After Glenwood Canyon, which is spectacular in a less-forested, more-sheer rock sort of way, we run into the Colorado River. At first calm and narrow-ish, the river picks up width and speed and becomes host to a virtual traffic jam of rafters. We follow the river down the western slope into Grand Junction, CO, and then into Utah. Not too long after we cross the border, Utah starts showing off its high-desert splendor: rounded mounds of gray, porous rock so striped and leathery-looking that it might as well be elephant hide; light tan rock shaped by erosion and wind into folds as soft as suede; high slopes of granite and shale, topped with vertically rippled sandstone buttes that in another few tens of millions of years will be hoodoos, separated along the lines that are already visible. And in the background, seemingly hovering just under the sky or possibly painted onto a gauzy backdrop, cloud-topped bands of hazy gray peaks.

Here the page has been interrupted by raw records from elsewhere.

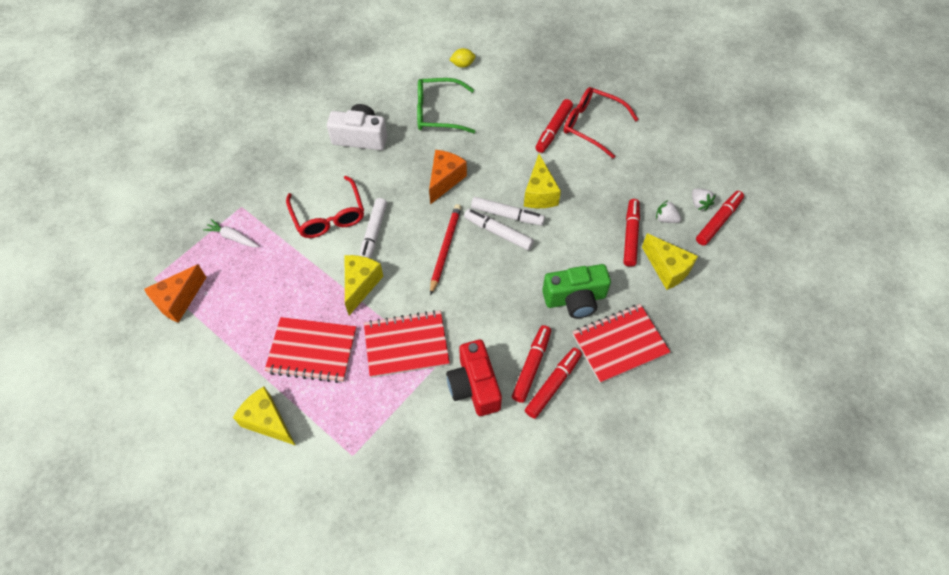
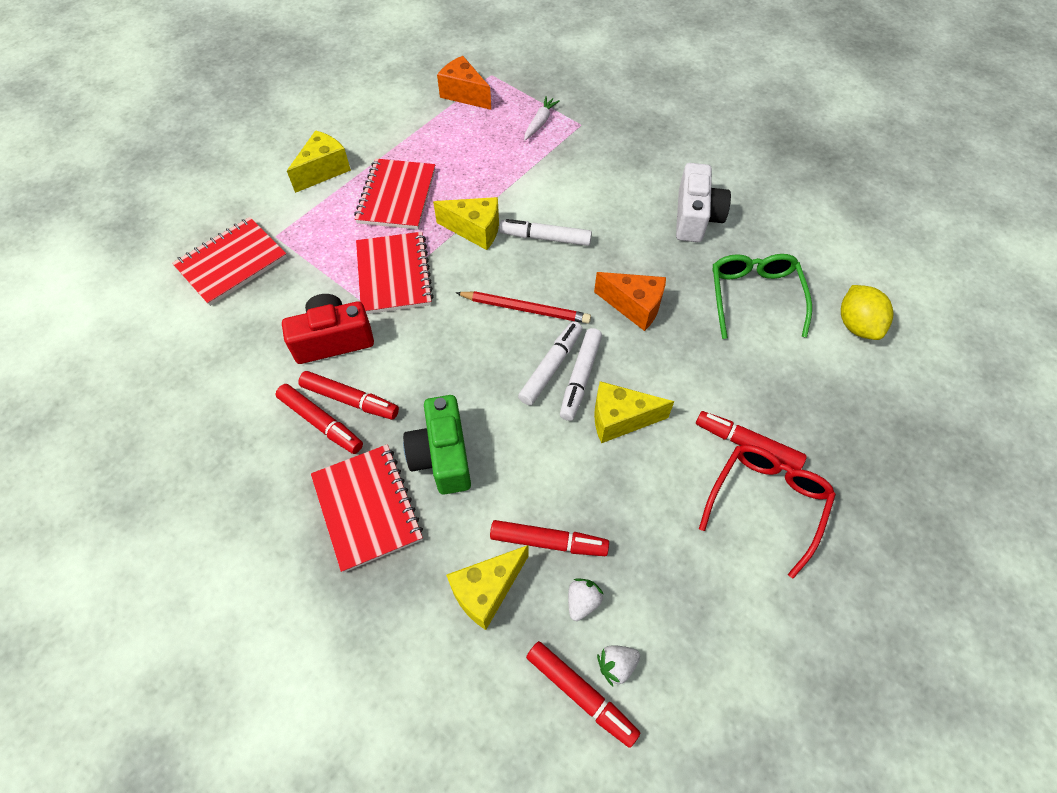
camera: 90 degrees right, 0 degrees up
red glasses [286,176,364,238] -> none
yellow lemon [449,48,476,68] -> yellow lemon [841,285,894,340], size x1.62
none -> red notebook [172,217,287,306]

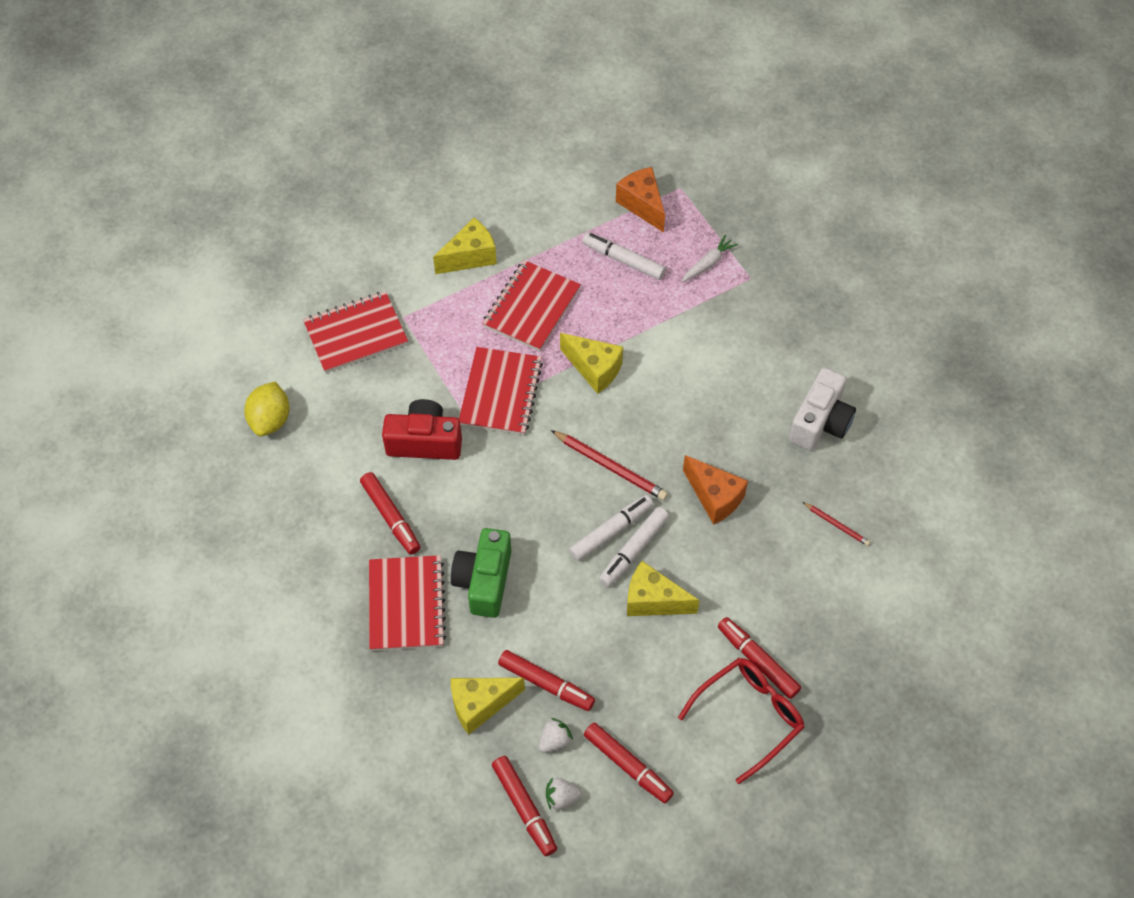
camera: 20 degrees right, 0 degrees up
red marker [298,371,399,420] -> red marker moved to [584,723,674,803]
white marker [499,219,592,246] -> white marker moved to [582,232,666,280]
green glasses [712,254,812,339] -> red pencil [803,502,870,546]
yellow lemon [841,285,894,340] -> yellow lemon moved to [244,382,290,436]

Just before Moab, the buttes stack up into serious ridges and slopes and turn the extravagant red of ferrite-rich rocks. The scenery becomes surreal - bright red, with layers of green the color of silver patina, tan, khaki, sable and black. We're in the country of slickrock, fantastical arches, river gorges, mesas, and enormous mountain ranges. And, of course, the piercing blue sky, clear air, and arid heat of the desert. We breathe easier, literally, and feel clean, pure and, for the first time in a little over three weeks, gloriously dry.